> **Your instructions**
When copying the listing below, skip every picture and repeat exactly the lines from the first one through the line that contains "IOs: Output path".

> **Information supplied**
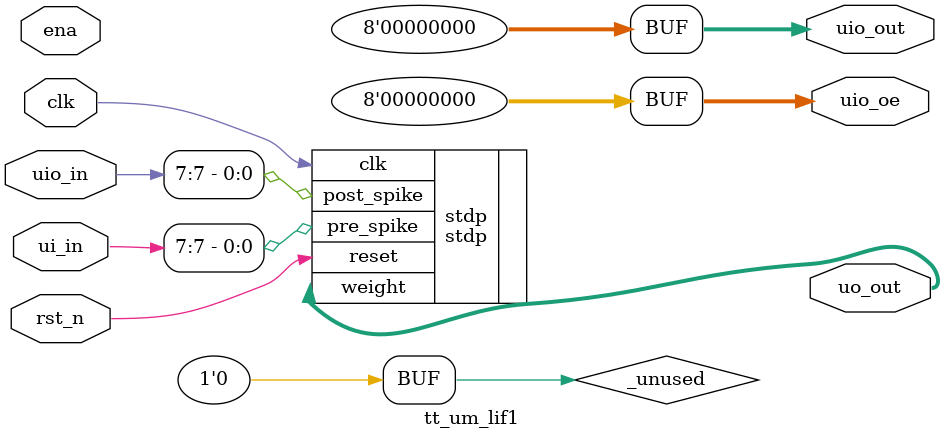
<source format=v>
/*
 * Copyright (c) 2024 Your Name
 * SPDX-License-Identifier: Apache-2.0
 */

`default_nettype none

module tt_um_lif1 (
    input  wire [7:0] ui_in,    // Dedicated inputs
    output wire [7:0] uo_out,   // Dedicated outputs
    input  wire [7:0] uio_in,   // IOs: Input path
    output wire [7:0] uio_out,  // IOs: Output path
    output wire [7:0] uio_oe,   // IOs: Enable path (active high: 0=input, 1=output)
    input  wire       ena,      // always 1 when the design is powered, so you can ignore it
    input  wire       clk,      // clock
    input  wire       rst_n     // reset_n - low to reset
);

  // All output pins must be assigned. If not used, assign to 0.
  //assign ui_in [6:0] = 0;
  //assign uio_in [6:0] = 0;
  assign uio_out = 0;
  assign uio_oe  = 0;

  // List all unused inputs to prevent warnings
  wire _unused = &{ena, ui_in[6:0], uio_in[6:0], 1'b0};
  stdp stdp (.pre_spike(ui_in[7]), .post_spike(uio_in[7]), .clk(clk), .reset(rst_n), .weight(uo_out));

endmodule

</source>
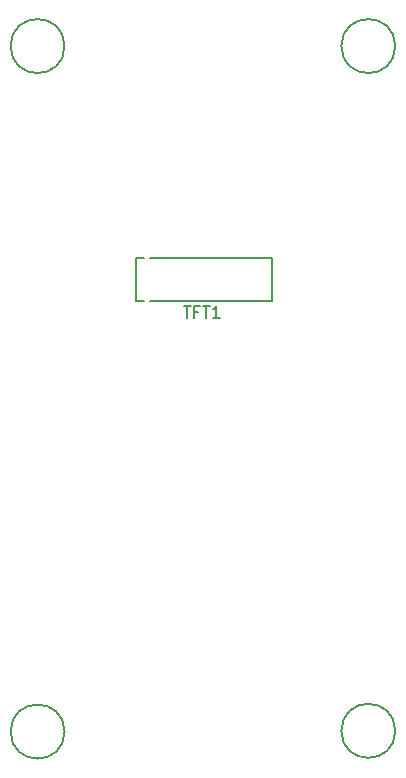
<source format=gbr>
G04 #@! TF.FileFunction,Legend,Top*
%FSLAX46Y46*%
G04 Gerber Fmt 4.6, Leading zero omitted, Abs format (unit mm)*
G04 Created by KiCad (PCBNEW 4.0.2-stable) date 10.07.2016 15:03:55*
%MOMM*%
G01*
G04 APERTURE LIST*
%ADD10C,0.100000*%
%ADD11C,0.150000*%
G04 APERTURE END LIST*
D10*
D11*
X146077500Y-106594500D02*
X156377500Y-106594500D01*
X156377500Y-106594500D02*
X156377500Y-110194500D01*
X156377500Y-110194500D02*
X146077500Y-110194500D01*
X145577500Y-110194500D02*
X144877500Y-110194500D01*
X144877500Y-110194500D02*
X144877500Y-106594500D01*
X144877500Y-106594500D02*
X145577500Y-106594500D01*
X138811000Y-88646000D02*
G75*
G03X138811000Y-88646000I-2286000J0D01*
G01*
X166814500Y-88646000D02*
G75*
G03X166814500Y-88646000I-2286000J0D01*
G01*
X138811000Y-146685000D02*
G75*
G03X138811000Y-146685000I-2286000J0D01*
G01*
X166814500Y-146621500D02*
G75*
G03X166814500Y-146621500I-2286000J0D01*
G01*
X148906071Y-110646881D02*
X149477500Y-110646881D01*
X149191785Y-111646881D02*
X149191785Y-110646881D01*
X150144167Y-111123071D02*
X149810833Y-111123071D01*
X149810833Y-111646881D02*
X149810833Y-110646881D01*
X150287024Y-110646881D01*
X150525119Y-110646881D02*
X151096548Y-110646881D01*
X150810833Y-111646881D02*
X150810833Y-110646881D01*
X151953691Y-111646881D02*
X151382262Y-111646881D01*
X151667976Y-111646881D02*
X151667976Y-110646881D01*
X151572738Y-110789738D01*
X151477500Y-110884976D01*
X151382262Y-110932595D01*
M02*

</source>
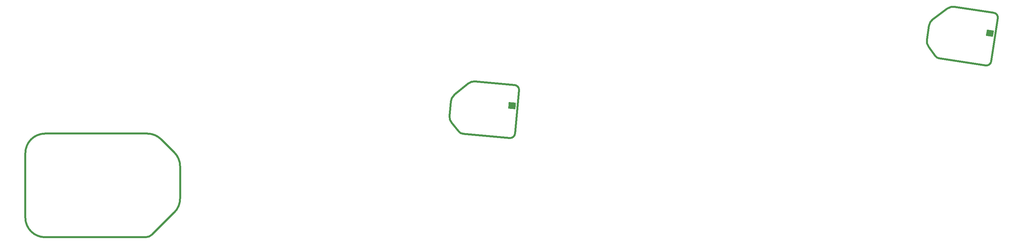
<source format=gbr>
*
G4_C Author: OrCAD GerbTool(tm) 8.1.1 Thu Jun 19 08:57:28 2003*
%LPD*%
%LNstiffbot*%
%FSLAX34Y34*%
%MOIN*%
%AD*%
%AMD26R84*
20,1,0.027000,0.000000,-0.036000,0.000000,0.036000,84.700000*
%
%AMD26R81*
20,1,0.027000,0.000000,-0.036000,0.000000,0.036000,81.300000*
%
%ADD10C,0.010000*%
%ADD11C,0.020000*%
%ADD12D26R84*%
%ADD13D26R81*%
%ADD26R,0.027000X0.072000*%
G4_C OrCAD GerbTool Tool List *
G54D11*
G1X50159Y15142D2*
G75*
G3X49707Y15686I-498J46D1*
G74*
G1X44074Y10909D2*
G75*
G3X44413Y10730I385J320D1*
G74*
G1X49206Y10285D1*
G1X49750Y10737D2*
G1X50159Y15142D1*
G1X49206Y10285D2*
G75*
G3X49750Y10737I46J498D1*
G74*
G1X44074Y10909D2*
G1X43311Y11828D1*
G75*
G2X43085Y12559I769J639D1*
G74*
G1X43218Y13991D1*
G75*
G2X43575Y14668I996J-92D1*
G74*
G1X44975Y15830D1*
G1X45706Y16057D2*
G1X49707Y15686D1*
G1X44975Y15830D2*
G75*
G2X45706Y16057I639J-769D1*
G74*
G54D12*
G1X49434Y13383D3*
G1X49453Y13580D3*
G1X49471Y13779D3*
G1X98865Y22481D2*
G75*
G54D11*
G3X98446Y23051I-494J76D1*
G74*
G1X92539Y18616D2*
G75*
G3X92867Y18417I404J296D1*
G74*
G1X97625Y17689D1*
G1X98195Y18108D2*
G1X98865Y22481D1*
G1X97625Y17689D2*
G75*
G3X98195Y18108I76J494D1*
G74*
G1X92539Y18616D2*
G1X91832Y19579D1*
G75*
G2X91650Y20322I806J592D1*
G74*
G1X91868Y21744D1*
G75*
G2X92264Y22398I989J-151D1*
G74*
G1X93731Y23476D1*
G1X94474Y23658D2*
G1X98446Y23051D1*
G1X93731Y23476D2*
G75*
G2X94474Y23658I592J-806D1*
G74*
G54D13*
G1X98037Y20768D3*
G1X98067Y20964D3*
G1X98097Y21162D3*
G1X12861Y469D2*
G75*
G54D11*
G2X12155Y176I-707J707D1*
G74*
G1X1937Y177D2*
G75*
G2X-63Y2178I0J2000D1*
G74*
G1X-63Y8735D1*
G1X1937Y10735D2*
G75*
G3X-63Y8735I0J-2000D1*
G74*
G1X12155Y177D2*
G1X1937Y177D1*
G1X1937Y10735D2*
G1X12344Y10735D1*
G75*
G2X13758Y10149I0J-2000D1*
G74*
G1X15093Y8814D1*
G75*
G2X15679Y7400I-1414J-1414D1*
G74*
G1X15679Y4116D1*
G1X15093Y2703D2*
G1X12861Y469D1*
G1X15679Y4116D2*
G75*
G2X15093Y2703I-1999J0D1*
M2*

</source>
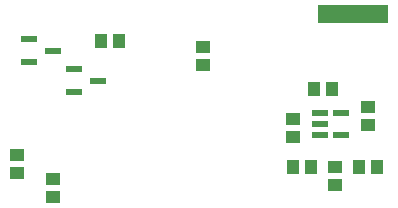
<source format=gbr>
G04 #@! TF.GenerationSoftware,KiCad,Pcbnew,(5.1.5-0-10_14)*
G04 #@! TF.CreationDate,2021-11-24T22:29:30+00:00*
G04 #@! TF.ProjectId,throwie,7468726f-7769-4652-9e6b-696361645f70,rev?*
G04 #@! TF.SameCoordinates,Original*
G04 #@! TF.FileFunction,Paste,Bot*
G04 #@! TF.FilePolarity,Positive*
%FSLAX46Y46*%
G04 Gerber Fmt 4.6, Leading zero omitted, Abs format (unit mm)*
G04 Created by KiCad (PCBNEW (5.1.5-0-10_14)) date 2021-11-24 22:29:30*
%MOMM*%
%LPD*%
G04 APERTURE LIST*
%ADD10R,6.000000X1.500000*%
%ADD11R,1.400000X0.550000*%
%ADD12R,1.100000X1.300000*%
%ADD13R,1.300000X1.100000*%
%ADD14R,1.400000X0.600000*%
G04 APERTURE END LIST*
D10*
X51054000Y-145542000D03*
D11*
X50060000Y-155824000D03*
X50060000Y-153924000D03*
X48260000Y-153924000D03*
X48260000Y-154874000D03*
X48260000Y-155824000D03*
D12*
X47776000Y-151892000D03*
X49276000Y-151892000D03*
D13*
X25654000Y-161012000D03*
X25654000Y-159512000D03*
D12*
X53062000Y-158496000D03*
X51562000Y-158496000D03*
X47498000Y-158496000D03*
X45998000Y-158496000D03*
D13*
X22606000Y-159004000D03*
X22606000Y-157504000D03*
D14*
X25642000Y-148656000D03*
X23622000Y-147706000D03*
X23622000Y-149606000D03*
X29452000Y-151196000D03*
X27432000Y-152146000D03*
X27432000Y-150246000D03*
D13*
X49530000Y-159996000D03*
X49530000Y-158496000D03*
D12*
X29742000Y-147828000D03*
X31242000Y-147828000D03*
D13*
X38354000Y-148360000D03*
X38354000Y-149860000D03*
X52324000Y-154940000D03*
X52324000Y-153440000D03*
X45974000Y-154456000D03*
X45974000Y-155956000D03*
M02*

</source>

> **Exercise answer**
<source format=v>
/*
 * Copyright (c) 2024 Your Name
 * SPDX-License-Identifier: Apache-2.0
 */

`default_nettype none

module tt_um_lif1 (
    input  wire [7:0] ui_in,    // Dedicated inputs
    output wire [7:0] uo_out,   // Dedicated outputs
    input  wire [7:0] uio_in,   // IOs: Input path
    output wire [7:0] uio_out,  // IOs: Output path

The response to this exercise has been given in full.